• [Supplied entries]
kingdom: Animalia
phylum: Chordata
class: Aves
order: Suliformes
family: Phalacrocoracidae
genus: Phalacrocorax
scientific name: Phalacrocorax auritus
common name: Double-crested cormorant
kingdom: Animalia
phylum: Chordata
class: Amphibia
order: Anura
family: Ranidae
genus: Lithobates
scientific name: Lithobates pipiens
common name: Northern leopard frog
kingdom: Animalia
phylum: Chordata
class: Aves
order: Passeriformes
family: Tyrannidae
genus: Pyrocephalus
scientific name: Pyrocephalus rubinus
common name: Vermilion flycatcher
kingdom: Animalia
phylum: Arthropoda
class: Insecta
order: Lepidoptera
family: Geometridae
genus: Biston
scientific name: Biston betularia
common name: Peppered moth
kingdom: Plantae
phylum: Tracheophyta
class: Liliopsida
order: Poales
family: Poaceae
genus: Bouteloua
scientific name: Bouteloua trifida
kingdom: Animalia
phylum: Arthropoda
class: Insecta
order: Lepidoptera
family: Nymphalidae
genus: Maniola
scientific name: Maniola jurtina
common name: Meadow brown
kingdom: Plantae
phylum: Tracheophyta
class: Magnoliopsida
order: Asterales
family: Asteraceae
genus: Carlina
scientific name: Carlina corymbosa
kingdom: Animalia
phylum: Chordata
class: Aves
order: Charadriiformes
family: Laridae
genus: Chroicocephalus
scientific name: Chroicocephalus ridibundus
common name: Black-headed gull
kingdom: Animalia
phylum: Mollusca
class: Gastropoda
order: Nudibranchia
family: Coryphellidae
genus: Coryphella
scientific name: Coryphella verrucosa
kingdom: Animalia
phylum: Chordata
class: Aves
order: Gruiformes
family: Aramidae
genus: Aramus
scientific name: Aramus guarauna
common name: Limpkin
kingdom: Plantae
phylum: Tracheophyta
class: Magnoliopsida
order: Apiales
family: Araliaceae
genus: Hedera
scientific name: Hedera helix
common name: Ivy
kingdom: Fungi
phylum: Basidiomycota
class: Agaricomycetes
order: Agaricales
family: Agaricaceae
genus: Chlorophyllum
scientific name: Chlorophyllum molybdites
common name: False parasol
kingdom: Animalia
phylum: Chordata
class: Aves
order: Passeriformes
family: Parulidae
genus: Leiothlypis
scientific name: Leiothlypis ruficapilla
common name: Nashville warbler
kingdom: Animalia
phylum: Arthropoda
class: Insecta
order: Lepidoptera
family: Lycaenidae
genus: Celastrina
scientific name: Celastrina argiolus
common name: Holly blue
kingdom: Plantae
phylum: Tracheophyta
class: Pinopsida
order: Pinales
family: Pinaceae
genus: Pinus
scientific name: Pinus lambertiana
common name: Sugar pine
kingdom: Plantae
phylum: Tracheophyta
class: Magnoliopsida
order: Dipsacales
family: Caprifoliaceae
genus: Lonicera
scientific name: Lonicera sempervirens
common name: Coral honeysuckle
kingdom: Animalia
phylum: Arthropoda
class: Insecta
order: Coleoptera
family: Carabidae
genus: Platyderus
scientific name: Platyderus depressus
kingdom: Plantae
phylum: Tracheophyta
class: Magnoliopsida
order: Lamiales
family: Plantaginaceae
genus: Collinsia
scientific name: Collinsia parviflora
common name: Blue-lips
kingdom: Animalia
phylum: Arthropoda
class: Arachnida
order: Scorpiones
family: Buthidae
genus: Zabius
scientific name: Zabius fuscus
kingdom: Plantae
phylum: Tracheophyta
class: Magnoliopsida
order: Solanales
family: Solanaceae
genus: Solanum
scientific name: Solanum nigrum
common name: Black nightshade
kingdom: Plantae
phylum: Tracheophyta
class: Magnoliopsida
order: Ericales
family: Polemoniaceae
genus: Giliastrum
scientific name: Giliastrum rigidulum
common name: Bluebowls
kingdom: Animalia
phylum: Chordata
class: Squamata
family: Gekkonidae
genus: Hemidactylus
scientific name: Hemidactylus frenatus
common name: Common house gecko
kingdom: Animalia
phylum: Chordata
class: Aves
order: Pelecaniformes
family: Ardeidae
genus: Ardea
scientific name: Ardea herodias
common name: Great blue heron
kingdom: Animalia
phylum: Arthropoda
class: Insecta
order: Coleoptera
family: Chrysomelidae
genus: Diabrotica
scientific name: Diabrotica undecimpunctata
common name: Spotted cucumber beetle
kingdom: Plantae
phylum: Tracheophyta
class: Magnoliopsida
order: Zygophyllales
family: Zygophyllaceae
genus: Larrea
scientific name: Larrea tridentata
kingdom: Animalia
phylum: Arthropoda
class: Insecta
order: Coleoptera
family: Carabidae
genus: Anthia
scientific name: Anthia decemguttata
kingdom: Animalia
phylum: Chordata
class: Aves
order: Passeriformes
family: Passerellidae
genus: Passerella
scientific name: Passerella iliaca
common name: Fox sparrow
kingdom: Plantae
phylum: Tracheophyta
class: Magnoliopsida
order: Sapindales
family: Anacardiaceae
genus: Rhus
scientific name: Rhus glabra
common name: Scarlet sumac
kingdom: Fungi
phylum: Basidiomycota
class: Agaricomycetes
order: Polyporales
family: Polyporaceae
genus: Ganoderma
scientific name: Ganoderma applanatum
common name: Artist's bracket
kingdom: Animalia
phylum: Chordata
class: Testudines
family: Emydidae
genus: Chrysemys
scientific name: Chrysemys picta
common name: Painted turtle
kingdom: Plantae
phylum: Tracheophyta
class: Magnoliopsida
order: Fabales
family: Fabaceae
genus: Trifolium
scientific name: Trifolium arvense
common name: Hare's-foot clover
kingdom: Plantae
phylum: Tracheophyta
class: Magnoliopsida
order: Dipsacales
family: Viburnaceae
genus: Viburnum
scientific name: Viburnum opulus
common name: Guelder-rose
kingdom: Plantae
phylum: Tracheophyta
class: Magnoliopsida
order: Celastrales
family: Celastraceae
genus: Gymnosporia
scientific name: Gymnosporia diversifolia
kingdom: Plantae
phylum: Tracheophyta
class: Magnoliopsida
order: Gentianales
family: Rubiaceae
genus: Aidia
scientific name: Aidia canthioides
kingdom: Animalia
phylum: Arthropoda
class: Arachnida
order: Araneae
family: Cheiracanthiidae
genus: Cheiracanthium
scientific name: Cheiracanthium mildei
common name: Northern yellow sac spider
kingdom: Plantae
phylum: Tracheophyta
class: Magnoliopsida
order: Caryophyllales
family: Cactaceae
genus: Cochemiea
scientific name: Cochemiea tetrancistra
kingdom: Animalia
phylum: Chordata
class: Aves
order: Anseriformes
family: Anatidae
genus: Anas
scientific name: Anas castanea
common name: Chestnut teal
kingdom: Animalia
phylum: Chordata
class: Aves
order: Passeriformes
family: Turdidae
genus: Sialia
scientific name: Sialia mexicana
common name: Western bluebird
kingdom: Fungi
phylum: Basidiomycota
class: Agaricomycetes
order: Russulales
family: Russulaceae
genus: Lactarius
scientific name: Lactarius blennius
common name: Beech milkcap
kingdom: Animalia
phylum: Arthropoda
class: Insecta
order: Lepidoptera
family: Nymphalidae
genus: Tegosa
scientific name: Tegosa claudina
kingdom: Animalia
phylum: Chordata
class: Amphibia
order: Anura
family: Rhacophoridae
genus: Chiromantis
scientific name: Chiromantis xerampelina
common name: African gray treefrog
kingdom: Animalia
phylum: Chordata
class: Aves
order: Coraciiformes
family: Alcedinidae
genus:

• [Short problem]
Recast the entries above as a numbered list, starting at the line containing "scientific name: Chiromantis xerampelina" and continuing through the end of the entries, both ends included. Omit any blank lines.

• [Response]
1. scientific name: Chiromantis xerampelina
2. common name: African gray treefrog
3. kingdom: Animalia
4. phylum: Chordata
5. class: Aves
6. order: Coraciiformes
7. family: Alcedinidae
8. genus:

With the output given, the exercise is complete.